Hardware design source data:
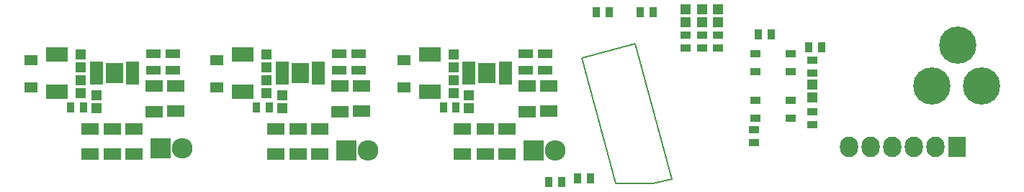
<source format=gbr>
G04 #@! TF.FileFunction,Soldermask,Bot*
%FSLAX46Y46*%
G04 Gerber Fmt 4.6, Leading zero omitted, Abs format (unit mm)*
G04 Created by KiCad (PCBNEW 4.0.0-rc1-stable) date 2/20/2017 10:27:06 PM*
%MOMM*%
G01*
G04 APERTURE LIST*
%ADD10C,0.100000*%
%ADD11C,0.200000*%
%ADD12R,2.000000X1.400000*%
%ADD13R,1.700000X1.100000*%
%ADD14R,1.500000X0.650000*%
%ADD15R,2.130000X2.400000*%
%ADD16R,1.150000X1.200000*%
%ADD17R,0.900000X1.300000*%
%ADD18R,2.500000X1.800000*%
%ADD19R,1.620000X1.310000*%
%ADD20C,4.400000*%
%ADD21R,1.197560X1.197560*%
%ADD22R,2.127200X2.432000*%
%ADD23O,2.127200X2.432000*%
%ADD24R,1.300000X0.900000*%
%ADD25R,2.432000X2.432000*%
%ADD26O,2.432000X2.432000*%
%ADD27R,1.303020X0.901700*%
G04 APERTURE END LIST*
D10*
D11*
X143764000Y-113157000D02*
X139319000Y-113157000D01*
X143764000Y-113157000D02*
X145923000Y-112649000D01*
X135382000Y-98298000D02*
X139319000Y-113157000D01*
X141605000Y-96647000D02*
X135382000Y-98298000D01*
X145923000Y-112649000D02*
X141605000Y-96647000D01*
D12*
X109502938Y-101625958D03*
X109502938Y-104625958D03*
D13*
X106835938Y-99757958D03*
X106835938Y-97857958D03*
D14*
X100113938Y-101077958D03*
X100113938Y-100577958D03*
X100113938Y-100077958D03*
X100113938Y-99577958D03*
X100113938Y-99077958D03*
X104413938Y-99077958D03*
X104413938Y-99577958D03*
X104413938Y-100077958D03*
X104413938Y-100577958D03*
X104413938Y-101077958D03*
D15*
X102263938Y-100077958D03*
D13*
X109121938Y-99757958D03*
X109121938Y-97857958D03*
D12*
X106962938Y-101649958D03*
X106962938Y-104649958D03*
X104584500Y-109665204D03*
X104584500Y-106665204D03*
X99377500Y-109665204D03*
X99377500Y-106665204D03*
X102044500Y-109665204D03*
X102044500Y-106665204D03*
D16*
X100139500Y-102767704D03*
X100139500Y-104267704D03*
D17*
X98615500Y-104164704D03*
X97115500Y-104164704D03*
D16*
X98326938Y-97930958D03*
X98326938Y-99430958D03*
D18*
X95532938Y-102277958D03*
X95532938Y-97877958D03*
D16*
X98326938Y-102478958D03*
X98326938Y-100978958D03*
D19*
X92484938Y-98553958D03*
X92484938Y-101823958D03*
D14*
X122084938Y-101077958D03*
X122084938Y-100577958D03*
X122084938Y-100077958D03*
X122084938Y-99577958D03*
X122084938Y-99077958D03*
X126384938Y-99077958D03*
X126384938Y-99577958D03*
X126384938Y-100077958D03*
X126384938Y-100577958D03*
X126384938Y-101077958D03*
D15*
X124234938Y-100077958D03*
D16*
X120297938Y-102478958D03*
X120297938Y-100978958D03*
D18*
X117503938Y-102277958D03*
X117503938Y-97877958D03*
D16*
X120297938Y-97930958D03*
X120297938Y-99430958D03*
D19*
X114455938Y-98553958D03*
X114455938Y-101823958D03*
D17*
X120586500Y-104164704D03*
X119086500Y-104164704D03*
D12*
X126555500Y-109665204D03*
X126555500Y-106665204D03*
X124015500Y-109665204D03*
X124015500Y-106665204D03*
X121348500Y-109665204D03*
X121348500Y-106665204D03*
D13*
X131092938Y-99757958D03*
X131092938Y-97857958D03*
D12*
X128933938Y-101649958D03*
X128933938Y-104649958D03*
X131473938Y-101625958D03*
X131473938Y-104625958D03*
D13*
X128806938Y-99757958D03*
X128806938Y-97857958D03*
D16*
X122110500Y-102767704D03*
X122110500Y-104267704D03*
D12*
X85118938Y-101649958D03*
X85118938Y-104649958D03*
D14*
X78269938Y-101077958D03*
X78269938Y-100577958D03*
X78269938Y-100077958D03*
X78269938Y-99577958D03*
X78269938Y-99077958D03*
X82569938Y-99077958D03*
X82569938Y-99577958D03*
X82569938Y-100077958D03*
X82569938Y-100577958D03*
X82569938Y-101077958D03*
D15*
X80419938Y-100077958D03*
D13*
X84991938Y-99757958D03*
X84991938Y-97857958D03*
X87277938Y-99757958D03*
X87277938Y-97857958D03*
D16*
X78295500Y-102767704D03*
X78295500Y-104267704D03*
D12*
X87658938Y-101625958D03*
X87658938Y-104625958D03*
D16*
X76482938Y-97930958D03*
X76482938Y-99430958D03*
D17*
X76771500Y-104164704D03*
X75271500Y-104164704D03*
D19*
X70640938Y-98553958D03*
X70640938Y-101823958D03*
D18*
X73688938Y-102277958D03*
X73688938Y-97877958D03*
D16*
X76482938Y-102478958D03*
X76482938Y-100978958D03*
D12*
X80200500Y-109665204D03*
X80200500Y-106665204D03*
X82740500Y-109665204D03*
X82740500Y-106665204D03*
X77533500Y-109665204D03*
X77533500Y-106665204D03*
D20*
X176530000Y-101600000D03*
X182330000Y-101600000D03*
X179530000Y-96800000D03*
D16*
X151384000Y-94095000D03*
X151384000Y-92595000D03*
X149479000Y-94095000D03*
X149479000Y-92595000D03*
X147574000Y-94107000D03*
X147574000Y-92607000D03*
D21*
X162433000Y-102984300D03*
X162433000Y-101485700D03*
D22*
X179451000Y-108839000D03*
D23*
X176911000Y-108839000D03*
X174371000Y-108839000D03*
X171831000Y-108839000D03*
X169291000Y-108839000D03*
X166751000Y-108839000D03*
D24*
X151384000Y-95643000D03*
X151384000Y-97143000D03*
X149479000Y-95655000D03*
X149479000Y-97155000D03*
X147574000Y-95643000D03*
X147574000Y-97143000D03*
X162433000Y-104660000D03*
X162433000Y-106160000D03*
X155575000Y-108307000D03*
X155575000Y-106807000D03*
D17*
X162064000Y-97028000D03*
X163564000Y-97028000D03*
D24*
X162433000Y-98564000D03*
X162433000Y-100064000D03*
D17*
X157607000Y-95504000D03*
X156107000Y-95504000D03*
D25*
X85852000Y-108966000D03*
D26*
X88392000Y-108966000D03*
D25*
X129667000Y-109220000D03*
D26*
X132207000Y-109220000D03*
D25*
X107696000Y-109220000D03*
D26*
X110236000Y-109220000D03*
D27*
X155747720Y-99949000D03*
X159893000Y-99949000D03*
X155747720Y-97800160D03*
X159893000Y-97800160D03*
X155788360Y-105468420D03*
X159933640Y-105468420D03*
X155788360Y-103319580D03*
X159933640Y-103319580D03*
D17*
X136398700Y-112509300D03*
X134898700Y-112509300D03*
X143726600Y-92913200D03*
X142226600Y-92913200D03*
X131507800Y-112966500D03*
X133007800Y-112966500D03*
X138595800Y-92913200D03*
X137095800Y-92913200D03*
M02*

</source>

• YOUR TASK:
Every entry above needs to be copied exactly, and no pictures go with it.

• REPLY TO THE TASK:
<source format=gbr>
G04 #@! TF.FileFunction,Soldermask,Bot*
%FSLAX46Y46*%
G04 Gerber Fmt 4.6, Leading zero omitted, Abs format (unit mm)*
G04 Created by KiCad (PCBNEW 4.0.0-rc1-stable) date 2/20/2017 10:27:06 PM*
%MOMM*%
G01*
G04 APERTURE LIST*
%ADD10C,0.100000*%
%ADD11C,0.200000*%
%ADD12R,2.000000X1.400000*%
%ADD13R,1.700000X1.100000*%
%ADD14R,1.500000X0.650000*%
%ADD15R,2.130000X2.400000*%
%ADD16R,1.150000X1.200000*%
%ADD17R,0.900000X1.300000*%
%ADD18R,2.500000X1.800000*%
%ADD19R,1.620000X1.310000*%
%ADD20C,4.400000*%
%ADD21R,1.197560X1.197560*%
%ADD22R,2.127200X2.432000*%
%ADD23O,2.127200X2.432000*%
%ADD24R,1.300000X0.900000*%
%ADD25R,2.432000X2.432000*%
%ADD26O,2.432000X2.432000*%
%ADD27R,1.303020X0.901700*%
G04 APERTURE END LIST*
D10*
D11*
X143764000Y-113157000D02*
X139319000Y-113157000D01*
X143764000Y-113157000D02*
X145923000Y-112649000D01*
X135382000Y-98298000D02*
X139319000Y-113157000D01*
X141605000Y-96647000D02*
X135382000Y-98298000D01*
X145923000Y-112649000D02*
X141605000Y-96647000D01*
D12*
X109502938Y-101625958D03*
X109502938Y-104625958D03*
D13*
X106835938Y-99757958D03*
X106835938Y-97857958D03*
D14*
X100113938Y-101077958D03*
X100113938Y-100577958D03*
X100113938Y-100077958D03*
X100113938Y-99577958D03*
X100113938Y-99077958D03*
X104413938Y-99077958D03*
X104413938Y-99577958D03*
X104413938Y-100077958D03*
X104413938Y-100577958D03*
X104413938Y-101077958D03*
D15*
X102263938Y-100077958D03*
D13*
X109121938Y-99757958D03*
X109121938Y-97857958D03*
D12*
X106962938Y-101649958D03*
X106962938Y-104649958D03*
X104584500Y-109665204D03*
X104584500Y-106665204D03*
X99377500Y-109665204D03*
X99377500Y-106665204D03*
X102044500Y-109665204D03*
X102044500Y-106665204D03*
D16*
X100139500Y-102767704D03*
X100139500Y-104267704D03*
D17*
X98615500Y-104164704D03*
X97115500Y-104164704D03*
D16*
X98326938Y-97930958D03*
X98326938Y-99430958D03*
D18*
X95532938Y-102277958D03*
X95532938Y-97877958D03*
D16*
X98326938Y-102478958D03*
X98326938Y-100978958D03*
D19*
X92484938Y-98553958D03*
X92484938Y-101823958D03*
D14*
X122084938Y-101077958D03*
X122084938Y-100577958D03*
X122084938Y-100077958D03*
X122084938Y-99577958D03*
X122084938Y-99077958D03*
X126384938Y-99077958D03*
X126384938Y-99577958D03*
X126384938Y-100077958D03*
X126384938Y-100577958D03*
X126384938Y-101077958D03*
D15*
X124234938Y-100077958D03*
D16*
X120297938Y-102478958D03*
X120297938Y-100978958D03*
D18*
X117503938Y-102277958D03*
X117503938Y-97877958D03*
D16*
X120297938Y-97930958D03*
X120297938Y-99430958D03*
D19*
X114455938Y-98553958D03*
X114455938Y-101823958D03*
D17*
X120586500Y-104164704D03*
X119086500Y-104164704D03*
D12*
X126555500Y-109665204D03*
X126555500Y-106665204D03*
X124015500Y-109665204D03*
X124015500Y-106665204D03*
X121348500Y-109665204D03*
X121348500Y-106665204D03*
D13*
X131092938Y-99757958D03*
X131092938Y-97857958D03*
D12*
X128933938Y-101649958D03*
X128933938Y-104649958D03*
X131473938Y-101625958D03*
X131473938Y-104625958D03*
D13*
X128806938Y-99757958D03*
X128806938Y-97857958D03*
D16*
X122110500Y-102767704D03*
X122110500Y-104267704D03*
D12*
X85118938Y-101649958D03*
X85118938Y-104649958D03*
D14*
X78269938Y-101077958D03*
X78269938Y-100577958D03*
X78269938Y-100077958D03*
X78269938Y-99577958D03*
X78269938Y-99077958D03*
X82569938Y-99077958D03*
X82569938Y-99577958D03*
X82569938Y-100077958D03*
X82569938Y-100577958D03*
X82569938Y-101077958D03*
D15*
X80419938Y-100077958D03*
D13*
X84991938Y-99757958D03*
X84991938Y-97857958D03*
X87277938Y-99757958D03*
X87277938Y-97857958D03*
D16*
X78295500Y-102767704D03*
X78295500Y-104267704D03*
D12*
X87658938Y-101625958D03*
X87658938Y-104625958D03*
D16*
X76482938Y-97930958D03*
X76482938Y-99430958D03*
D17*
X76771500Y-104164704D03*
X75271500Y-104164704D03*
D19*
X70640938Y-98553958D03*
X70640938Y-101823958D03*
D18*
X73688938Y-102277958D03*
X73688938Y-97877958D03*
D16*
X76482938Y-102478958D03*
X76482938Y-100978958D03*
D12*
X80200500Y-109665204D03*
X80200500Y-106665204D03*
X82740500Y-109665204D03*
X82740500Y-106665204D03*
X77533500Y-109665204D03*
X77533500Y-106665204D03*
D20*
X176530000Y-101600000D03*
X182330000Y-101600000D03*
X179530000Y-96800000D03*
D16*
X151384000Y-94095000D03*
X151384000Y-92595000D03*
X149479000Y-94095000D03*
X149479000Y-92595000D03*
X147574000Y-94107000D03*
X147574000Y-92607000D03*
D21*
X162433000Y-102984300D03*
X162433000Y-101485700D03*
D22*
X179451000Y-108839000D03*
D23*
X176911000Y-108839000D03*
X174371000Y-108839000D03*
X171831000Y-108839000D03*
X169291000Y-108839000D03*
X166751000Y-108839000D03*
D24*
X151384000Y-95643000D03*
X151384000Y-97143000D03*
X149479000Y-95655000D03*
X149479000Y-97155000D03*
X147574000Y-95643000D03*
X147574000Y-97143000D03*
X162433000Y-104660000D03*
X162433000Y-106160000D03*
X155575000Y-108307000D03*
X155575000Y-106807000D03*
D17*
X162064000Y-97028000D03*
X163564000Y-97028000D03*
D24*
X162433000Y-98564000D03*
X162433000Y-100064000D03*
D17*
X157607000Y-95504000D03*
X156107000Y-95504000D03*
D25*
X85852000Y-108966000D03*
D26*
X88392000Y-108966000D03*
D25*
X129667000Y-109220000D03*
D26*
X132207000Y-109220000D03*
D25*
X107696000Y-109220000D03*
D26*
X110236000Y-109220000D03*
D27*
X155747720Y-99949000D03*
X159893000Y-99949000D03*
X155747720Y-97800160D03*
X159893000Y-97800160D03*
X155788360Y-105468420D03*
X159933640Y-105468420D03*
X155788360Y-103319580D03*
X159933640Y-103319580D03*
D17*
X136398700Y-112509300D03*
X134898700Y-112509300D03*
X143726600Y-92913200D03*
X142226600Y-92913200D03*
X131507800Y-112966500D03*
X133007800Y-112966500D03*
X138595800Y-92913200D03*
X137095800Y-92913200D03*
M02*

</source>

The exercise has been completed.